Ce dernier chapitre met un terme à six mois d'écriture et de recherches. Six mois durant lesquels j'ai tenté de trouver les mots pour vous dire combien votre soutien est merveilleux, sans y parvenir. Six mois où j'ai pensé mille fois être folle de m'être lancée dans une telle aventure, moi qui ne termine jamais rien. Six mois durant lesquels ma vie fut chamboulée et où je me suis accrochée à Blaine, mon double de papier. Mais lorsque j'y pense, j'ai la sensation que le premier mot de cette fiction fut posé hier. La vie est difficile, elle nous malmene, mais il ne faut jamais, jamais, cesser de croire en sa magie et en la force de l'amour et de l'amitié. Et si seulement Le Temps de Camélias a réussi à faire passer ce message, je serai heureuse. Et si, par hasard, ma fiction vous a transporté hors de votre quotidien durant quelques minutes par semaine, alors je suis plus qu'heureuse. Une page se tourne, mais je ne suis pas triste parce que l'aventure n'est pas finie. Elle se poursuit et tous les lecteurs qui voudront encore chevaucher à mes côtés pourront continuer de regarder évoluer Blaine et Kurt, et tous les personnages qui gravitent autour d'eux. Parce que j'ai encore besoin de lui, de cet homme qui cherche l'équilibre de l'existence et de ses sentiments. La page A l'Ombre des Acacias est crée, afin que ceux qui veulent être certains de ne pas manquer la publication puisse la suivre dès maintenant.

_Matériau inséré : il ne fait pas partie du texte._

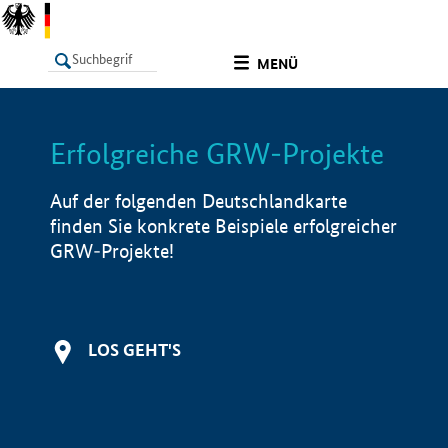
undefined
MENÜ
Erfolgreiche GRW-Projekte
LISTE
Filter
Info
Auf der folgenden Deutschlandkarte
finden Sie konkrete Beispiele erfolgreicher
GRW-Projekte!
LOS GEHT'S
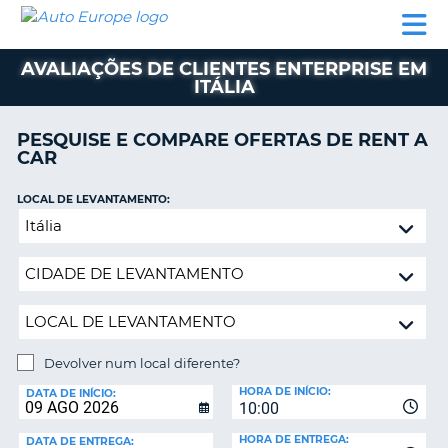
AUTO
ALUGUER
ALUGUER
ALUGUER
EUROPE
DE
DE
DE AUTO-
PARCEIROS
ASSISTÊNCIA
CARROS
CARROS
CARAVANAS
AVALIAÇÕES DE CLIENTES ENTERPRISE EM
ITÁLIA
ALUGUER
DE
AUTO-
PESQUISE E COMPARE OFERTAS DE RENT A
CARAVANAS
CAR
A
PARCEIROS
LOCAL DE LEVANTAMENTO:
ASSISTÊNCIA
Devolver
VA
num
A
local
MINHA
diferente?
CONTA
GERIR
A
Devolver num local diferente?
MINHA
LOCAL
HORA DE INÍCIO:
DE
DATA DE INÍCIO:
RESERVA
10:00
DEVOLUÇÃO:
PORTUGAL
E?
HORA DE ENTREGA:
DATA DE ENTREGA:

Merci, du plus profond de mon coeur.
A Blaine, dont la présence quotidienne peuple mes heures d'ennuis et que je regarde grandir de mot en mot, avec attendrissement. A son fantôme, qui m'accompagne durant mes longues promenades sur le pavé des villes et la terre des chemins.
A mes lecteurs, pour vos commentaires qui ont ensoleillé mes journées pluvieuses et pour l'affection que vous avez témoigné à Blaine, Kurt, Sebastian, Puck, Quinn, Brittany & Mercedes. Vous seuls les avez fait vivre.
A mes camarades de plumes, ceux qui s'évadent d'une existence parfois difficile grâce à l'écriture & qui insufflent leur être profond dans un récit. Continuez de nous emmener vers de lointaines contrées sur vos tapis volants de lettres tissées.